I laughed. “Emma could always hire a lawyer. We know a good one.”

“Amelia!” my mother cried out. “Look what you made me do!” But she said this before she managed to knock over the entire display of blouses.

“Oh, shoot,” Piper said, hurrying to fix the racks. Over her head, my mother gave me a tight-lipped shake of her head.

She was angry at me, and I didn’t even know why. I slipped through the forest of girls’ clothing, my hands spread to brush against the vines of pant legs and sleeves. I ducked my head as I passed by Emma again. What had I done wrong?

Then again, what didn’t I do wrong?

It was almost like she was mad I had brought up the lawyer in front of Piper. But Piper was her best friend. This legal thing was front and center in our house, like a dinosaur at the dinner table that we all pretended wasn’t sticking its big, slimy face into the mashed potatoes. She couldn’t have forgotten to mention it to Piper, could she?

Unless…she very intentionally hadn’t.

Was this why she hadn’t wanted to go shopping with Piper? Why we hadn’t recently dropped by Piper’s house when we were in the neighborhood, the way we used to? When my mother talked about damages and getting enough money to really take care of you the way that would help you the most, I hadn’t really given much thought to the person who’d be on the receiving end of the lawsuit.

If it was the doctor she had been seeing when she was pregnant…well, that was Piper.

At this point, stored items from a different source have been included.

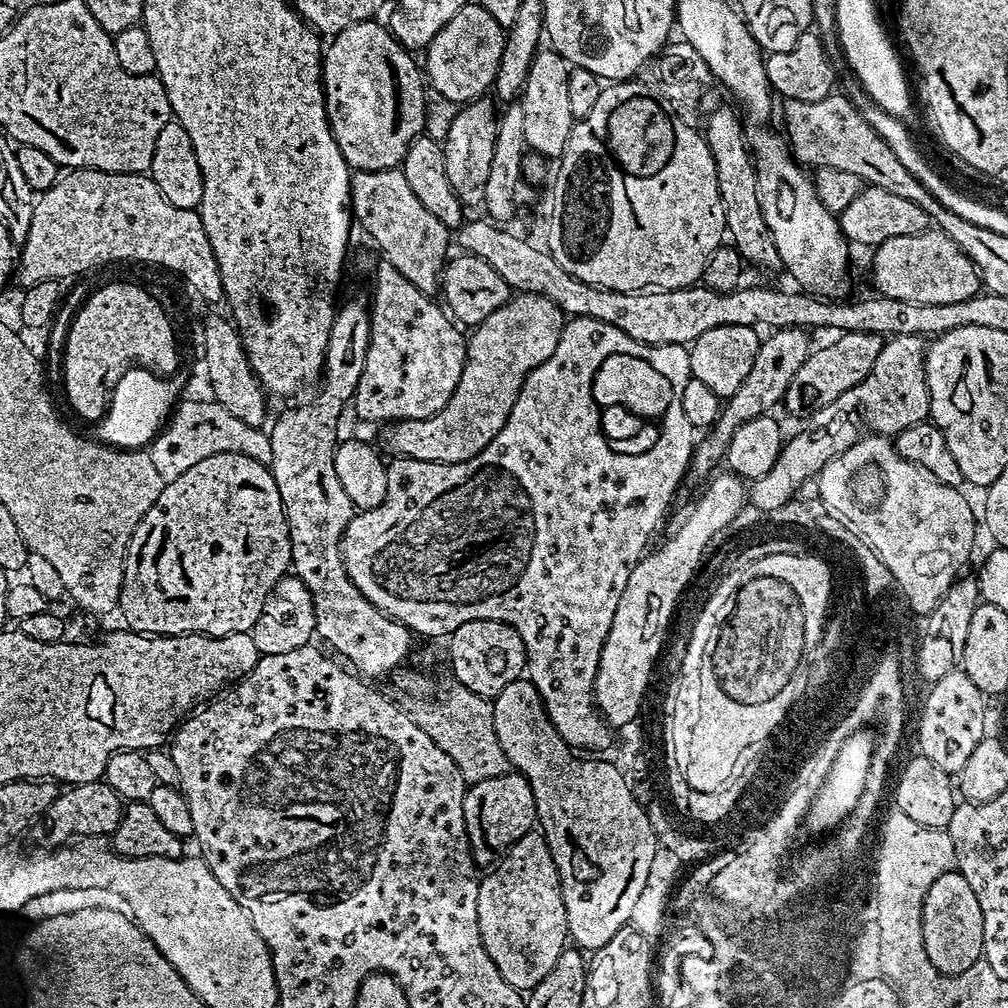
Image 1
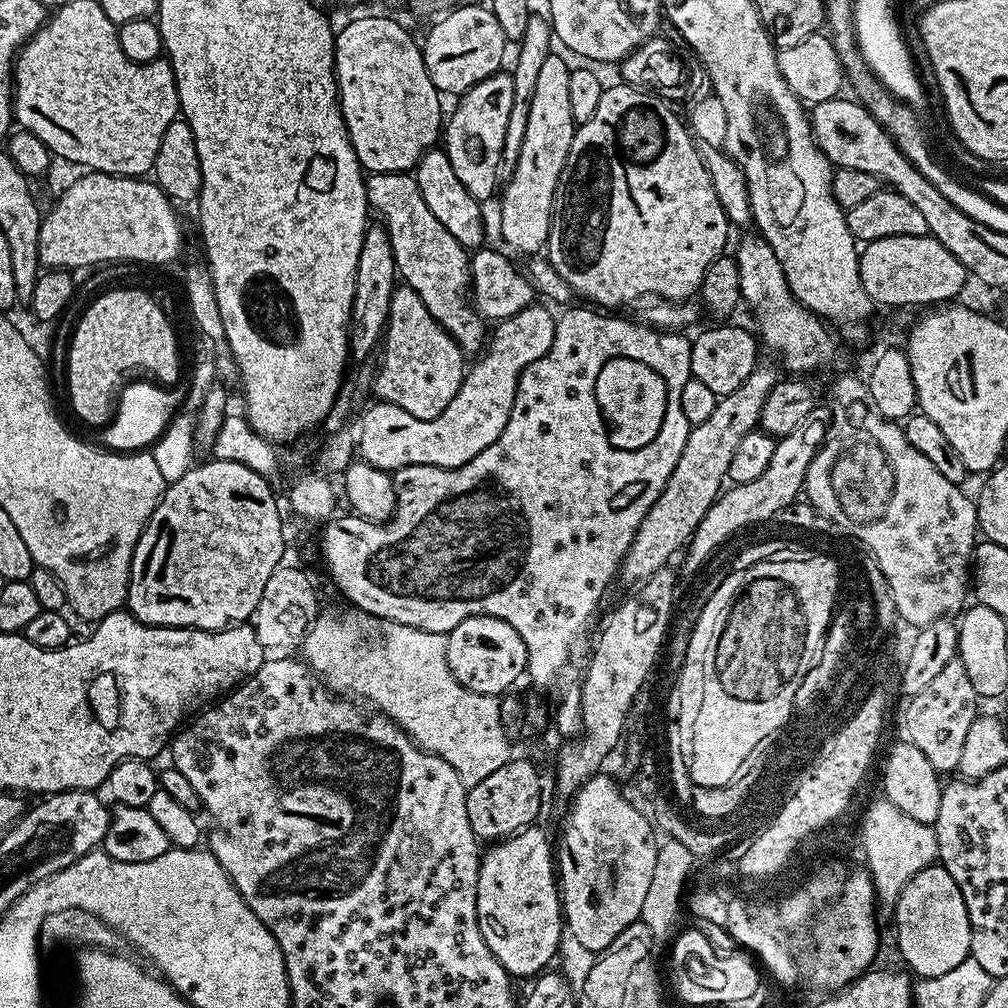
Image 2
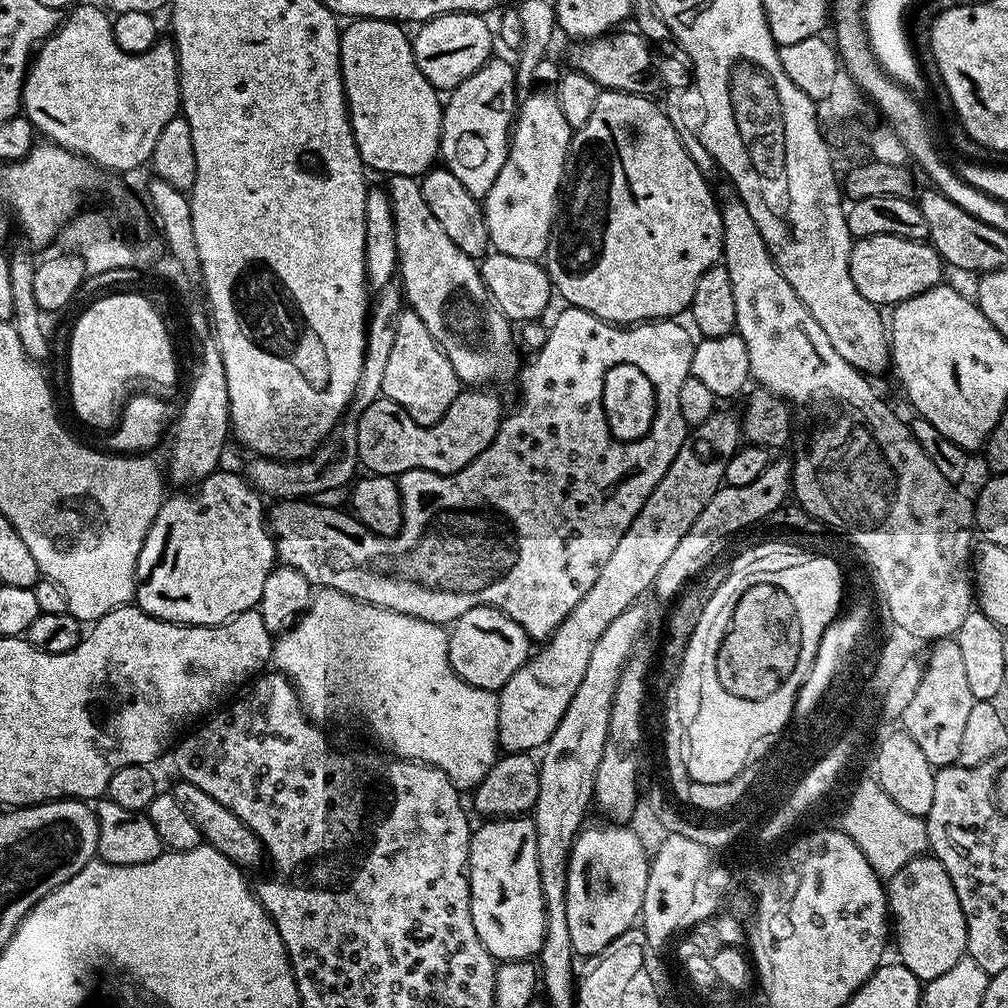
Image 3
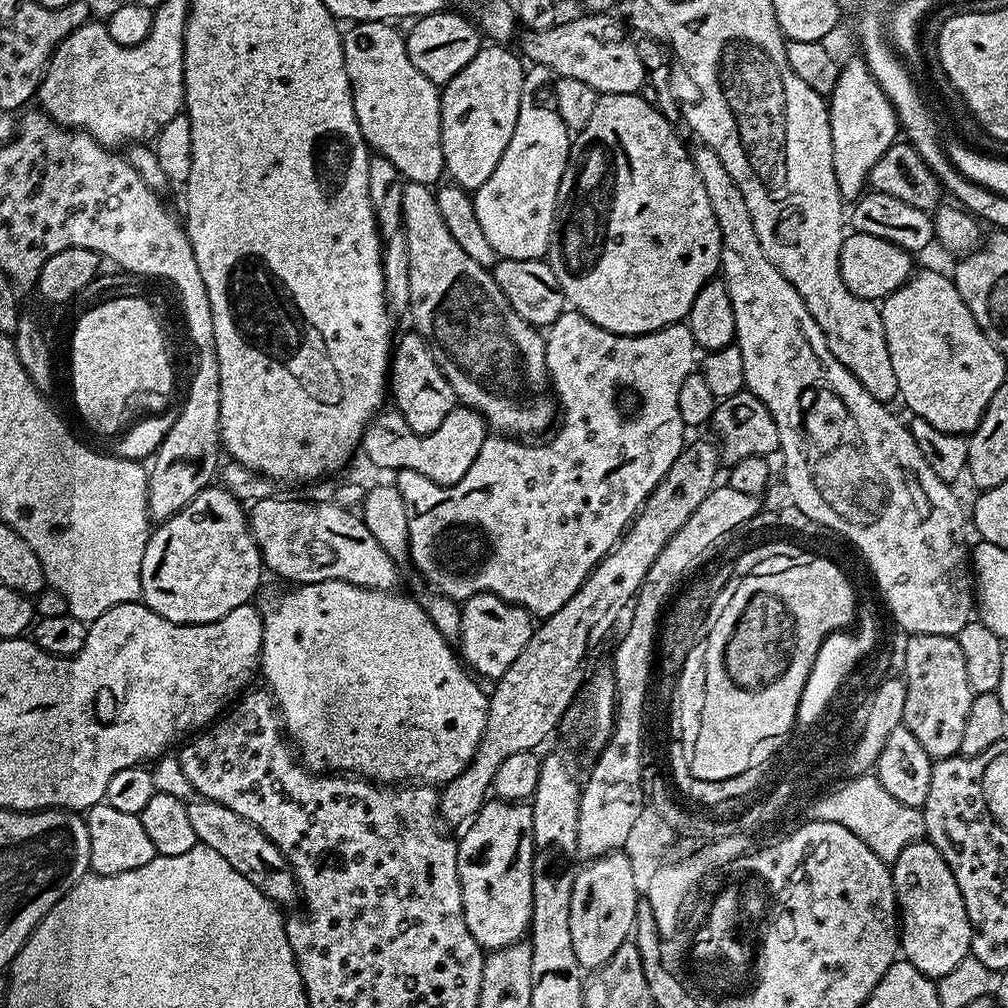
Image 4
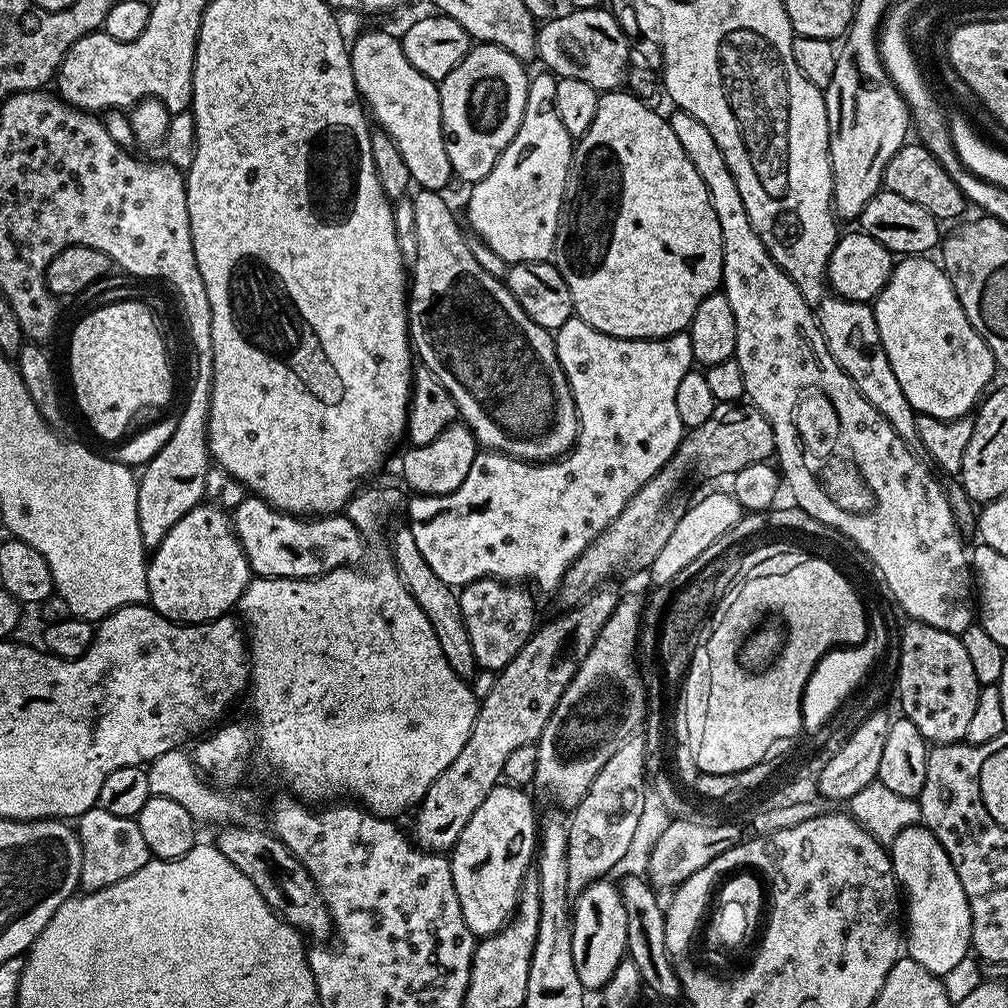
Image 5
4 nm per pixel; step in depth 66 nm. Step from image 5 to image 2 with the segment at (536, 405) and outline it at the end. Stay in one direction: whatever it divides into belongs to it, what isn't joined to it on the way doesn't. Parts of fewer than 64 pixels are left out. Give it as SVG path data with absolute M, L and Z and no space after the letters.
M373 172L366 180L368 191L368 206L378 215L379 223L383 224L386 234L390 238L390 250L394 252L394 262L399 279L407 287L422 298L426 310L434 314L434 318L454 338L454 342L465 354L476 354L486 343L486 321L470 303L470 256L464 247L450 233L446 226L430 214L430 206L422 202L422 194L418 190L415 175L407 172Z

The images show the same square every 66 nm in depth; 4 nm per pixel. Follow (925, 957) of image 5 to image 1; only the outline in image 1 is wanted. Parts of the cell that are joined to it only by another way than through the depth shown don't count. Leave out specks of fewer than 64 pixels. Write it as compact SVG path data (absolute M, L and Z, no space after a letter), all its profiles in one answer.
M955 870L942 874L929 888L924 898L924 904L920 907L920 933L926 958L939 972L948 976L956 976L962 970L970 970L974 962L981 960L984 954L982 946L982 910L978 907L978 898L974 898L974 890L962 874Z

Suddenly I wasn’t the only person in my mother’s life who had turned out to be a disappointment. But instead of feeling let off the hook, I just felt sick.

I stood up, turning corners blindly, until I found myself standing in the lingerie section. I was crying by then, and just my luck, the only Target employee who was on the floor instead of the cash registers happened to be standing right in front of me. “Hon?” she asked. “Are you okay? Are you lost?”

As if I were five years old and had been separated from my mother. Which, actually, was not all that far off the mark.

“I’m fine,” I said, ducking my head. “Thanks.” I pushed past her, heading through the bras, even as one got caught on my sleeve. It was pink and silky, with brown polka dots. It looked like the kind of thing Emma would wear.

Instead of putting it back on its hanger, I stuffed it into my pocket, next to my Ziploc bags. I curled my fingers around it and checked to see whether the employee had been watching. The satin was cold between my fingers. I could swear it was pulsing, a secret heartbeat.